Présidentielle 2022 : "Éric Ciotti aura évidemment une place spéciale et singulière dans ma campagne", affirme Valérie Pécresse

Présidentielle 2022 : "Éric Ciotti aura évidemment une place spéciale et singulière dans ma campagne", affirme Valérie Pécresse
Valérie Pécresse sur le plateau du 20H de TF1, le 4 décembre 2021.

publié le lundi 06 décembre 2021 à 11h18

"La droite est unie", a martelé la candidate Les Républicains à la présidentielle, alors qu'elle se rend lundi 6 décembre sur les terres de son ancien adversaire Éric Ciotti, dont elle ne veut pas reprendre toutes les propositions a-t-elle confirmé.

Désignée samedi 4 décembre à l'issue du congrès des Républicains, la candidate à la présidentielle Valérie Pécresse se rend lundi sur les terres d'Éric Ciotti, qui met la pression pour garder le cap à droite. Le député des Alpes-Maritimes "aura évidemment une place spéciale et singulière dans ma campagne parce qu'il incarne cette 'droite Pasqua' que nous devons mettre à l'honneur", a-t-elle assuré lundi matin sur France Inter. 



Après un déjeuner privé à Nice, les deux finalistes de la primaire LR se rendront à Saint-Martin-Vésubie, village natale d'Éric Ciotti, où ils déposeront une gerbe à la mémoire des victimes de la tempête Alex de fin 2020, avant une réunion publique commune.

Aller "dans le village d'Éric Ciotti pour mon premier déplacement, c'est montrer vis-à-vis de lui la place qu'il a prise avec sa très belle campagne et la place que ses idées aussi auront dans ma campagne", a insisté la présidente de la région Île-de-France. 

"La droite est unie. Cette semaine est la semaine de l'unité", a-t-elle martelé, alors que premières dissensions ont semblé apparaître ce week-end.
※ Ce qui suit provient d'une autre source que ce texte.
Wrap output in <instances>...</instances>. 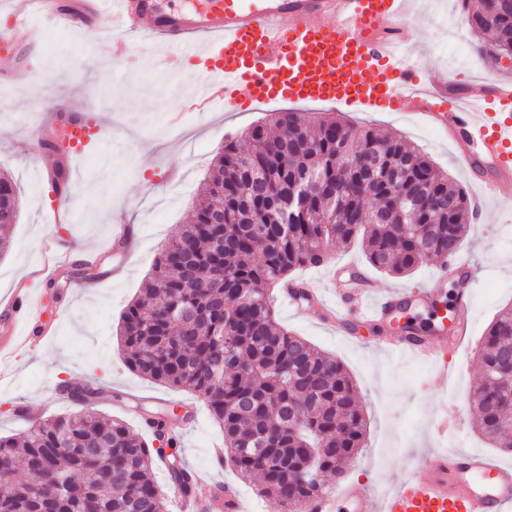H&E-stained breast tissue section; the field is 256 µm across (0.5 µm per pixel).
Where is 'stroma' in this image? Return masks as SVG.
Returning <instances> with one entry per match:
<instances>
[{
    "instance_id": "35a3bbf8",
    "label": "stroma",
    "mask_w": 512,
    "mask_h": 512,
    "mask_svg": "<svg viewBox=\"0 0 512 512\" xmlns=\"http://www.w3.org/2000/svg\"><path fill=\"white\" fill-rule=\"evenodd\" d=\"M442 10L454 15L455 36H448L431 11L413 10L414 26L405 38L419 74L449 70L462 82L483 77L512 82V66L479 54L481 37L468 26L459 0H442ZM201 69L197 58L176 67L166 45L153 38L130 39L117 64L99 54L94 38L48 27L37 51L0 55V171L13 177L23 201L10 231L12 247L0 256V307L31 291L51 326L50 337L33 344L12 378L0 383V436L22 439L34 424L78 410L77 401L62 397L64 386L93 381L103 389L93 400L96 409L136 432L146 433L145 419L161 404L193 415L191 427L178 436L177 450L187 469L208 477L198 493L210 494L214 484L228 481L239 487L247 512H283L278 501L259 494L256 482L241 479L229 465H216L214 451L223 447L224 434L203 399L133 373L117 344L123 309L139 297L161 247L190 223L218 146L270 118L265 106L230 114L188 112L172 122L174 100L161 94L163 77L175 78L189 92ZM55 101L73 110L96 102L100 110L93 119L111 133L109 140L84 148L73 168V224H53L47 216L56 194L37 130ZM341 114L354 128L369 124L403 137L425 150L469 197L479 195L459 162L460 145L413 111L345 108ZM116 212L138 230L135 253L112 238L107 217ZM51 240L70 253L68 276L53 272L46 249ZM88 248L102 251L91 268L81 262ZM461 256L473 276L471 328L450 359L454 378L448 383L434 381L425 363L375 350L374 340L388 337V330L354 320L339 329L325 321L323 306L298 314L274 301L278 323L336 356L356 386L367 422L366 446L347 468L346 482L367 489L400 483L422 455L439 446L432 422L443 413L448 439L442 446L512 464V452L480 437L469 407L480 376L477 350L493 318L512 305V182L487 200L484 221L468 224Z\"/></svg>"
}]
</instances>
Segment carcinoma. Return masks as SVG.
Listing matches in <instances>:
<instances>
[{"label": "carcinoma", "mask_w": 512, "mask_h": 512, "mask_svg": "<svg viewBox=\"0 0 512 512\" xmlns=\"http://www.w3.org/2000/svg\"><path fill=\"white\" fill-rule=\"evenodd\" d=\"M462 4L472 31L491 34L479 50L512 57V0ZM271 123L273 132L258 125L224 140L202 183L205 202L160 251L143 299L122 315L119 341L132 371L199 394L236 472L259 476L263 494L301 512L363 447L365 420L344 365L279 326L269 292L339 243L361 242L369 266L399 276L452 257L470 208L464 189L398 136L329 114L276 112ZM295 188L302 203L290 210L281 199ZM21 204L0 173V253ZM478 357V429L511 452L500 379L512 369V307L491 322ZM69 393L80 411L32 427L21 442L0 437V512H167L156 458L193 492L177 452L151 448L93 410L98 389ZM177 418L168 409L150 416L155 438L173 448ZM101 444L112 448L110 466L92 453Z\"/></svg>", "instance_id": "1"}]
</instances>
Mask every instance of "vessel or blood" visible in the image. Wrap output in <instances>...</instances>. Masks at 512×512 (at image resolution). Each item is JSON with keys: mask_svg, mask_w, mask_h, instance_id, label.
I'll list each match as a JSON object with an SVG mask.
<instances>
[{"mask_svg": "<svg viewBox=\"0 0 512 512\" xmlns=\"http://www.w3.org/2000/svg\"><path fill=\"white\" fill-rule=\"evenodd\" d=\"M40 16L73 30L96 25L125 35H151L192 56L204 52L207 79L179 110L232 112L275 102L316 103L361 111L409 108L443 127L462 143V167L484 200L512 179V83L500 80L456 84L447 73L419 77L404 48L403 32L412 17L406 0H210L187 14L162 8L159 0H11L9 24L0 43L14 46L36 32ZM89 109L55 111L70 144L88 141L97 128ZM458 258L442 262L420 296L435 311L432 335L404 334L378 341L388 354L428 362L447 380L448 355L469 329V290L455 311L439 304ZM353 300L333 288L330 305L368 324L394 321L411 297L404 290L376 293L360 275ZM43 312L21 297L0 313V376L43 338ZM512 512V465L473 451L429 454L395 489L370 497L358 486L333 485L315 496L306 512Z\"/></svg>", "mask_w": 512, "mask_h": 512, "instance_id": "vessel-or-blood-1", "label": "vessel or blood"}]
</instances>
Fraîchement désignée, Valérie Pécresse a indiqué samedi qu'elle ne reprendrait pas certaines propositions musclées de son ex-rival, comme la création d'un "Guantanamo à la française" ou la priorité nationale pour les emplois ou le logement. "Le message qui a été lancé hier par Valérie Pécresse n'était pas un bon message", a rétorqué dimanche son ex-adversaire, lançant dans la foulée "À droite!", son propre mouvement politique au sein du parti LR. 




"Mon projet ne sera pas édulcoré. Il peut être enrichi, pimenté mais pas dénaturé par les propositions de mes autres camarades candidats", a-t-elle répété lundi matin, rappelant que "les militants ont tranché très clairement pour mon projet". "Mon projet n'est pas un projet à l'eau tiède , il est gaulliste et libéral", a-t-elle insisté. 

Le député des Alpes-Maritimes a de son côté joué l'apaisement lundi matin, en assurant sur Twitter qu'il "souhait(ait) sa victoire". 



L'ancienne députée des Yvelines, qui a repris sa carte chez LR cet automne après l'avoir quitté en 2019, va se rendre dans le fief de ses autres concurrents battus, et notamment vendredi chez Xavier Bertrand dans les Hauts-de-France.